Wednesday, 5 November 2014: 4:30 PM
Madison Ballroom (Madison Concourse Hotel)
In this study, we will present preliminary analysis results from assimilating WSR-88D observations of reflectivity and radial velocity for the 20 May 2013 tornadic supercell case using the 3DVAR technique developed for Advanced Regional Prediction System (ARPS) as the data assimilation tool. The 2013 Moore tornado was an EF5 tornado that struck Moore, Oklahoma, and adjacent areas on the afternoon of May 20, 2013, with peak winds estimated at 210 miles per hour (340 km/h), killing 23 people and injuring 377 others. The tornado touched down west of Newcastle at 2:56 pm central local time (19:56 Z), staying on the ground for 39 minutes over a 17 miles path. The tornado was 1.3 miles wide at its peak. For this particular case, the ARPS 3DVAR with a 200km x 200km domain size was running in near real-time during the tornado outbreak. A supercell with a very strong mesocyclone was automatically detected from a floating domain analysis whose location was determined using an automatic domain position system (Gao et al. 2013), though this year our system is not evaluated by the NWS forecasters. The supercell related to this particular storm developed very quickly. The analysis at 2:00 pm only showed a little sign of a mesocyclone at 3km above the ground level.

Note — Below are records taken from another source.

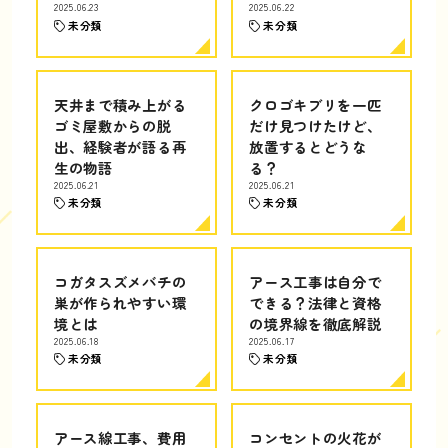
2025.06.23
2025.06.22
未分類
未分類
天井まで積み上がる
クロゴキブリを一匹
ゴミ屋敷からの脱
だけ見つけたけど、
出、経験者が語る再
放置するとどうな
生の物語
る？
2025.06.21
2025.06.21
未分類
未分類
コガタスズメバチの
アース工事は自分で
巣が作られやすい環
できる？法律と資格
境とは
の境界線を徹底解説
2025.06.18
2025.06.17
未分類
未分類
アース線工事、費用
コンセントの火花が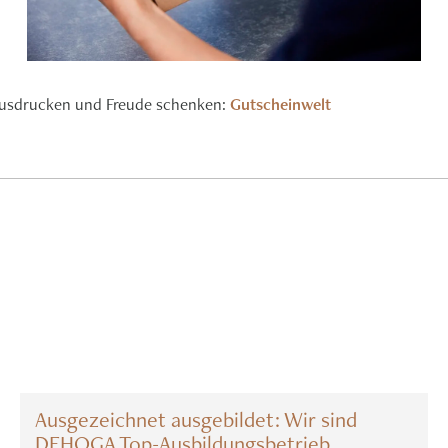
ausdrucken und Freude schenken:
Gutscheinwelt
Ausgezeichnet ausgebildet: Wir sind
DEHOGA Top-Ausbildungsbetrieb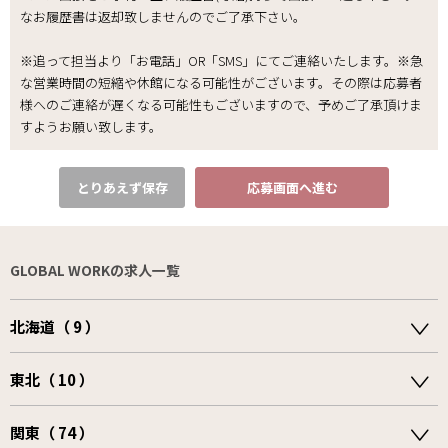
なお履歴書は返却致しませんのでご了承下さい｡
※追って担当より「お電話」OR「SMS」にてご連絡いたします。※急
な営業時間の短縮や休館になる可能性がございます。その際は応募者
様へのご連絡が遅くなる可能性もございますので、予めご了承頂けま
すようお願い致します。
とりあえず保存
応募画面へ進む
GLOBAL WORKの求人一覧
北海道（ 9 ）
東北（ 10 ）
関東（ 74 ）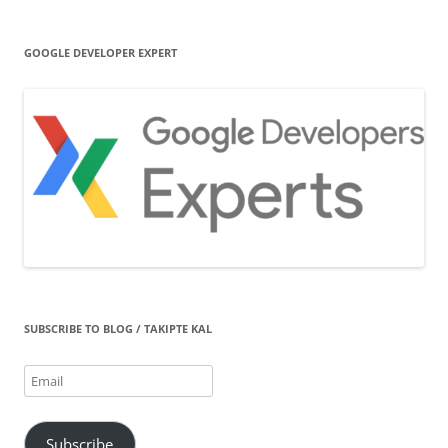
GOOGLE DEVELOPER EXPERT
SUBSCRIBE TO BLOG / TAKIPTE KAL
Email
Subscribe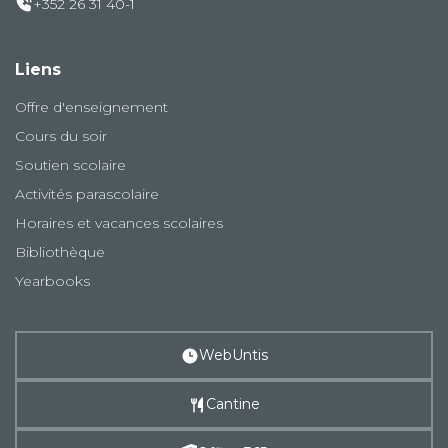
+352 26 31 40-1
Liens
Offre d'enseignement
Cours du soir
Soutien scolaire
Activités parascolaire
Horaires et vacances scolaires
Bibliothèque
Yearbooks
WebUntis
Cantine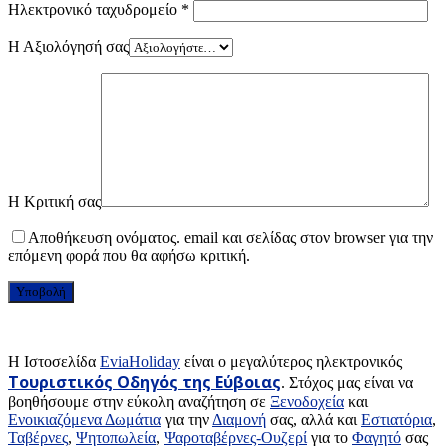
Ηλεκτρονικό ταχυδρομείο
*
Η Αξιολόγησή σας
Η Κριτική σας
Αποθήκευση ονόματος. email και σελίδας στον browser για την
επόμενη φορά που θα αφήσω κριτική.
H Ιστοσελίδα
EviaHoliday
είναι ο μεγαλύτερος ηλεκτρονικός
Τουριστικός Οδηγός της Εύβοιας
. Στόχος μας είναι να
βοηθήσουμε στην εύκολη αναζήτηση σε
Ξενοδοχεία
και
Ενοικιαζόμενα Δωμάτια
για την
Διαμονή
σας, αλλά και
Εστιατόρια
,
Ταβέρνες
,
Ψητοπωλεία
,
Ψαροταβέρνες-Ουζερί
για το
Φαγητό
σας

However, at 2:56 pm, the tornado was already touched down at west of Newcastle, Oklahoma. The maximum vertical velocities during tornado touched down time are close to 30 m/s, and maximum vertical vorticity is close to 0.015 s-1 with 1km grid resolution. The storm track derived from these analyses will be used to explore the value of the 3DVAR to identify mesocyclones within this supercell and will be used to verify the forecast results carried out in NOAA's Hazardous Weather Testbed. The detail of the analyses will be presented in the conference for this particular event.